- [What to do]: Rewrite all of the material below, replacing each occurrence of "values" with "numbers" and leaving everything else unchanged. Leave out the pictures.
╭─ Available data
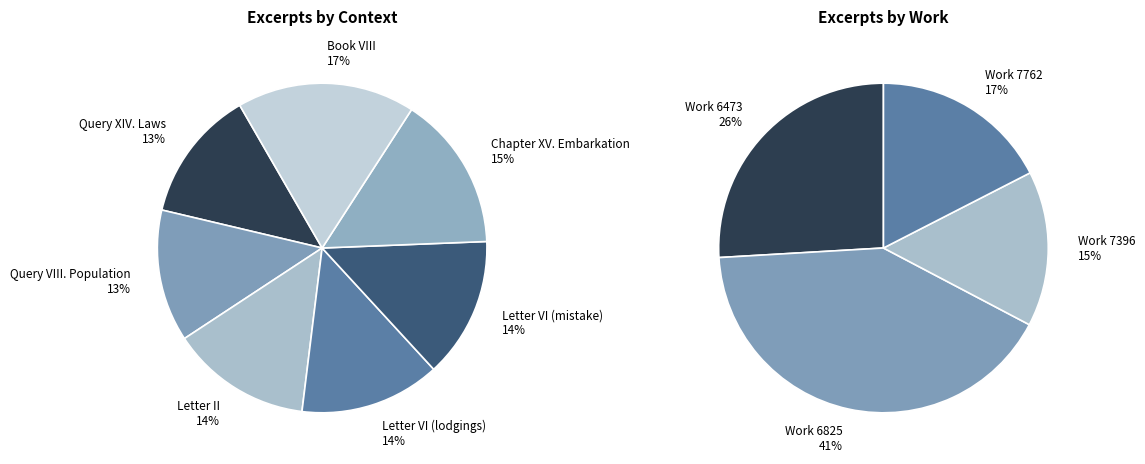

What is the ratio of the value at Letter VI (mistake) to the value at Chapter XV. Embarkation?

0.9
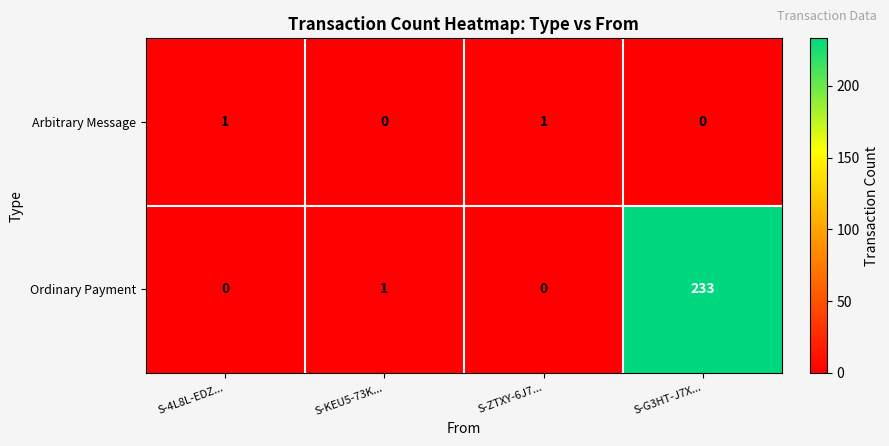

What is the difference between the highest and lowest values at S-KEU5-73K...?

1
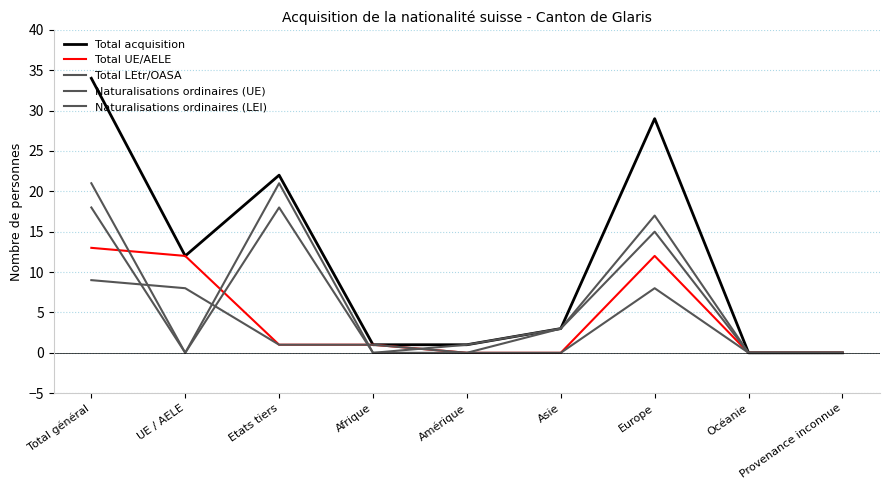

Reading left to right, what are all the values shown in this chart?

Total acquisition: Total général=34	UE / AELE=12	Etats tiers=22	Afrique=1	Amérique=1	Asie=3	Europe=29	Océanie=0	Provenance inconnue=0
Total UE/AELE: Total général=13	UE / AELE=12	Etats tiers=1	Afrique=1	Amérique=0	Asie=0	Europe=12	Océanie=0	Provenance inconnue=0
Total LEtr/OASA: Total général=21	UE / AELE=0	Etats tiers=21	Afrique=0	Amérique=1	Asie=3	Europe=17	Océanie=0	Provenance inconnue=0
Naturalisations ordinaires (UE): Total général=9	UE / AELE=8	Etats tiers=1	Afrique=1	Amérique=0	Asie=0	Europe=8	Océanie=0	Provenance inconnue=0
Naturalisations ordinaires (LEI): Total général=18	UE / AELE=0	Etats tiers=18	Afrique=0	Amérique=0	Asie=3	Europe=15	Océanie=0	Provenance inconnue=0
╰─
- [Final answer]:
What is the ratio of the value at Letter VI (mistake) to the value at Chapter XV. Embarkation?

0.9

What is the difference between the highest and lowest numbers at S-KEU5-73K...?

1

Reading left to right, what are all the numbers shown in this chart?

Total acquisition: Total général=34	UE / AELE=12	Etats tiers=22	Afrique=1	Amérique=1	Asie=3	Europe=29	Océanie=0	Provenance inconnue=0
Total UE/AELE: Total général=13	UE / AELE=12	Etats tiers=1	Afrique=1	Amérique=0	Asie=0	Europe=12	Océanie=0	Provenance inconnue=0
Total LEtr/OASA: Total général=21	UE / AELE=0	Etats tiers=21	Afrique=0	Amérique=1	Asie=3	Europe=17	Océanie=0	Provenance inconnue=0
Naturalisations ordinaires (UE): Total général=9	UE / AELE=8	Etats tiers=1	Afrique=1	Amérique=0	Asie=0	Europe=8	Océanie=0	Provenance inconnue=0
Naturalisations ordinaires (LEI): Total général=18	UE / AELE=0	Etats tiers=18	Afrique=0	Amérique=0	Asie=3	Europe=15	Océanie=0	Provenance inconnue=0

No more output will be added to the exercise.